Egypt is America's biggest client state. Mubarak took his nearly $2 billion a year in US aid and sat on the Islamist extremists. After George W. Bush destroyed the balance of power between Iran and Iraq with his ill-conceived and unsuccessful war against Iraq, Egypt - with more than 80 million people, the world's most populous Arab country - became even more important.
What the world is witnessing now is an almost spontaneous revolt by those in Egypt's under- and/or unemployed university-educated middle class, who, thanks to rising food prices, are having trouble feeding themselves.
It is going to take weeks, months, maybe even years for this to play itself out.
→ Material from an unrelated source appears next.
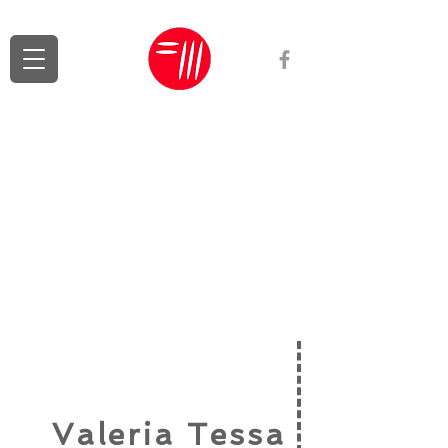
Valeria Tessa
The greatest short-term danger is that the Egyptian army will cease keeping munitions from being smuggled into Gaza. If that happens, another Palestinian war with Israel will erupt, and threaten to spread to Lebanon and perhaps engage Iran.
Egypt may be in disarray, but its geopolitical importance remains paramount.
DOING THE RIGHT THING
The news is that one of former president George W. Bush's 29-year-old twin daughters, Barbara, has joined the growing number of presidential and vice-presidential family members who - in defiance of the right-wing thought police - are endorsing same-sex marriage.
Last spring, Barbara's mother, Laura, voiced her support for legalizing gay marriage. Already on board with this idea were Cindy and Meghan McCain, the wife and daughter of 2008 GOP presidential candidate John McCain.
Also supporting marriage equality are Mary Cheney, former vice-president Dick Cheney's daughter - who is a lesbian - and, interestingly, Cheney himself.
Bush made her case in a brief video broadcast by the Human Rights Campaign at its New York dinner.
"New York is about fairness and equality," she says in the video, "and everyone should have the right to marry the person they love."
Supporters of gay rights in general and marriage rights in particular are understandably frustrated at the glacial pace of change. Consider how long it took to abolish "don't ask, don't tell." Think about the remaining challenge of scrapping once and for all the obnoxiously named Defense of Marriage Act.